Difficultés persistantes et questions ouvertes pour l’avenir
L’équation reste complexe : comment maintenir l’offre dans des collèges où 60% des familles sont éloignées d’un bassin d’emploi dynamique (Diagnostic territorial, CA Saint-Astier, 2022) ? Comment garantir des parcours d’orientation ambitieux quand certaines options ne peuvent plus ouvrir chaque année ?
Les élus locaux, souvent élus aussi des conseils d’administration, militent pour une “logique de bassin” où les efforts seraient concertés : anticipation sur les transports scolaires, développement de l’internat de proximité, migrations douces avec accueil des familles en transition.
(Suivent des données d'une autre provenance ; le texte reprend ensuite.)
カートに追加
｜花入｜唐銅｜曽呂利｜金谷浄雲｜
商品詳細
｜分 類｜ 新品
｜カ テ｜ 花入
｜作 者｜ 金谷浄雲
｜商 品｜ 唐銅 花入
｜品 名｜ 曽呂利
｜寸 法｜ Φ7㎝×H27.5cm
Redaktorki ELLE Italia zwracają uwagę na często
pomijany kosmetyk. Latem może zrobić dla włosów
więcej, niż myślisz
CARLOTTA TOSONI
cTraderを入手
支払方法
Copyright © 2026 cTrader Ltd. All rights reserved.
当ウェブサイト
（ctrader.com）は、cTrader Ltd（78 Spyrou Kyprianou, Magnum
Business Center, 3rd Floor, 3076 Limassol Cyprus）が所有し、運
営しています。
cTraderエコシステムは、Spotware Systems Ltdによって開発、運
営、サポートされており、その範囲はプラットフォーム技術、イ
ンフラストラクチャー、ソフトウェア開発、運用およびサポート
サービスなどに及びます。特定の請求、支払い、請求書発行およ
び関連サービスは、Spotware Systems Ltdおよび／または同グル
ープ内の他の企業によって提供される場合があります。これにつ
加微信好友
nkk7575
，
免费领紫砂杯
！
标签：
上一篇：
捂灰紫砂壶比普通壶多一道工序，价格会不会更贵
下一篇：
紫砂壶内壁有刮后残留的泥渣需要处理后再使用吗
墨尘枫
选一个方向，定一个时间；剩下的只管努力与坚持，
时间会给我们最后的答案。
Face à l’incertitude, les collèges de la Vézère cultivent leur humilité, leur capacité d’écoute et d’adaptation. La présence d’élèves venus d’ailleurs – familles “néo-rurales” ou migrants, comme c’est le cas à Terrasson et sur la vallée de la Couze – enrichit le paysage humain, nourrit histoires et échanges, et réinvente au quotidien ce que grandir en Dordogne veut dire.
À l’heure où tant de territoires ruraux doutent de leur avenir éducatif, le bassin de la Vézère propose un laboratoire à ciel ouvert : fait de faiblesses mais aussi de ressources partagées, de solidarités tranquilles, et d’une mémoire collective léguée aux élèves. L'écho d'une rivière qui serpente, ni tout à fait la même, ni tout à fait une autre.